Ausblick

Tinja Schöning

“UN Studies” Agenda und weitere Kooperationsmöglichkeiten

An das erfolgreiche Forschungskolloquium und dem darin vielfach von den Teilnehmer_innen geäußerten Interesse an einer weiteren Zusammenarbeit möchte die AG Forschung und Lehre nun anknüpfen. Zunächst wurde dafür die Mailingliste „[email protected]“ eingerichtet. Diese stieß bereits auf ein breites Interesse; mittlerweile haben sich rund 200 Interessierte darauf eingetragen. In Zukunft soll der Verteiler vor allem der selbstgeleiteten Diskussion und dem Austausch zwischen jungen Wissenschaftler_innen und Studierenden über eigene Forschungsvorhaben, Arbeiten und dem Zugang zu Informationsquellen im Bereich der UN Studies dienen. Im Vorfeld wurden bereits von allen Teilnehmer_innen Forschungsschwerpunkte innerhalb der UN Studies sowie Angaben zu Abschlussart und Studienfächern abgefragt. Diese sollen für die weitere Planung eventueller Projekte genutzt werden, um auch gezielte, themenspezifischere Vorhaben umsetzen zu können.

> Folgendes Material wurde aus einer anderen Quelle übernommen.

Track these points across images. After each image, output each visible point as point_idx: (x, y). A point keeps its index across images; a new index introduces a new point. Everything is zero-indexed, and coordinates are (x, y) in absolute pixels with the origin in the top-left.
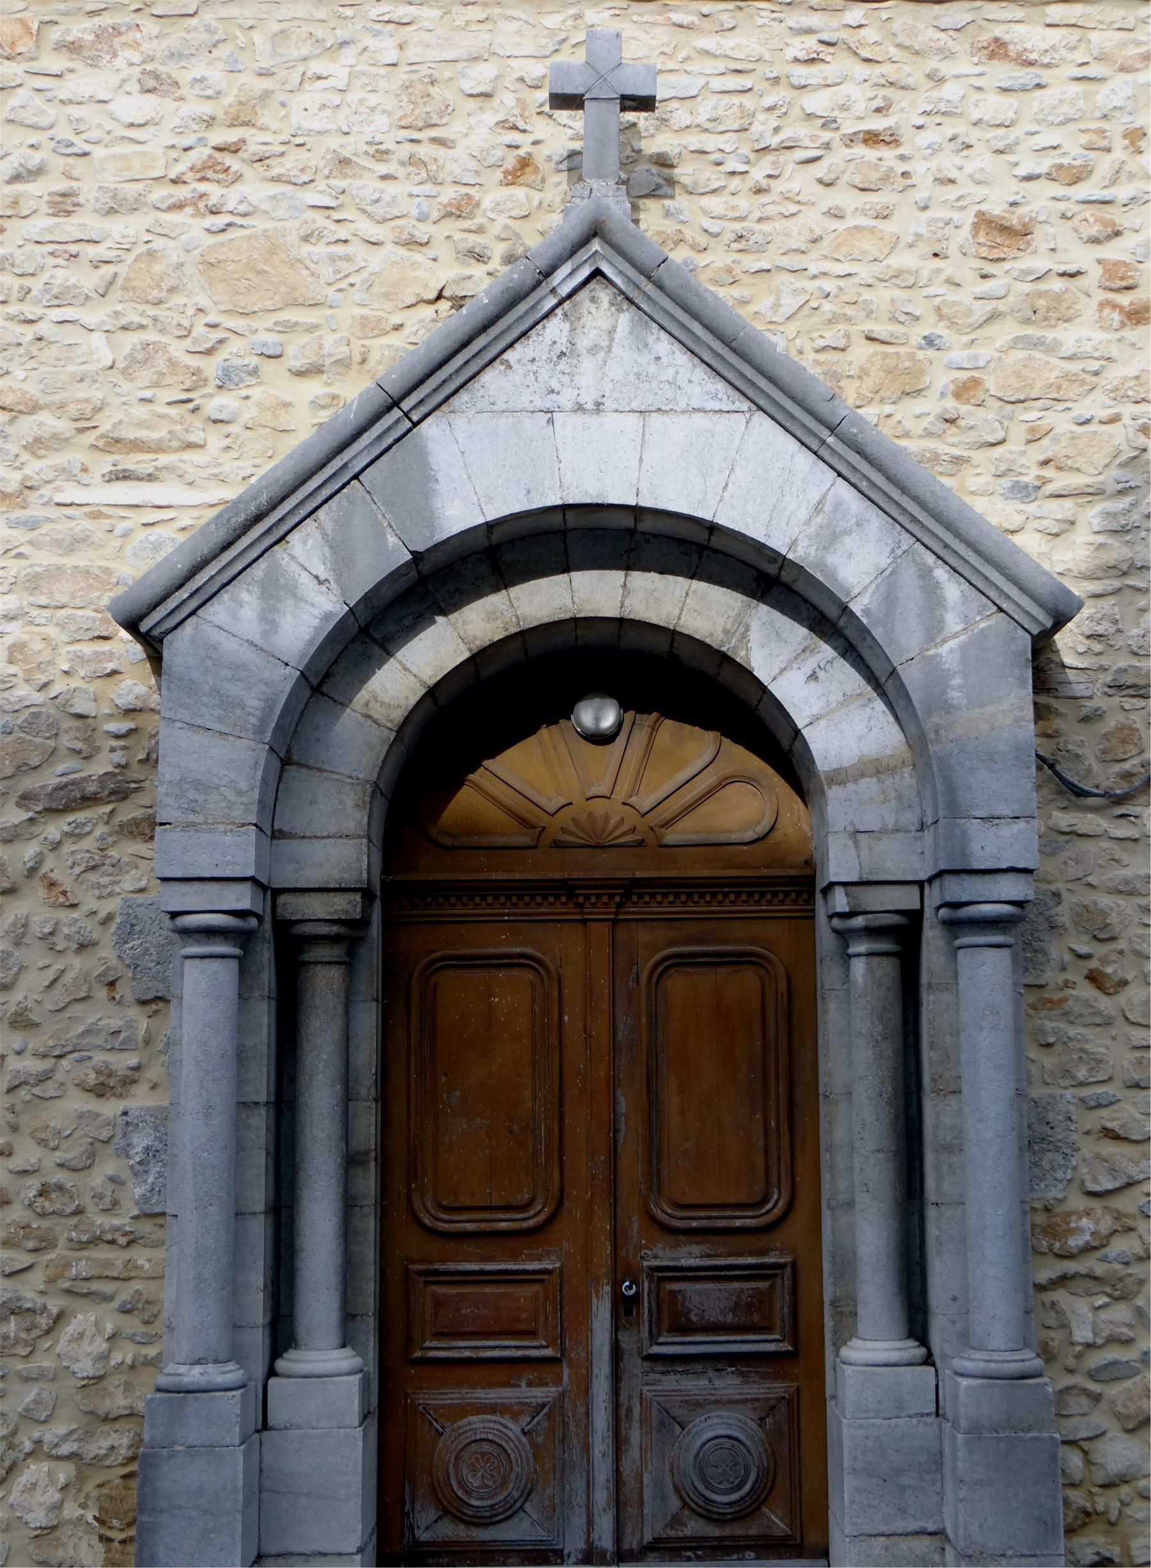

Allerdings wurde in den Evaluationsergebnissen deutlich, dass gerade auch das breite Themenspektrum und die Interdisziplinarität des Kolloquiums überzeugt haben. Deshalb soll es zu Beginn des Jahres 2012 ein weiteres Forschungskolloquium geben. Dieses soll voraussichtlich unter einer übergeordneten Fragestellung stehen, welche jedoch noch genügend Anschlussfähigkeit bietet. Zudem soll das Kolloquium an einer Universität angebunden sein, an der UN Studies auch in Forschung und Lehre betrieben werden.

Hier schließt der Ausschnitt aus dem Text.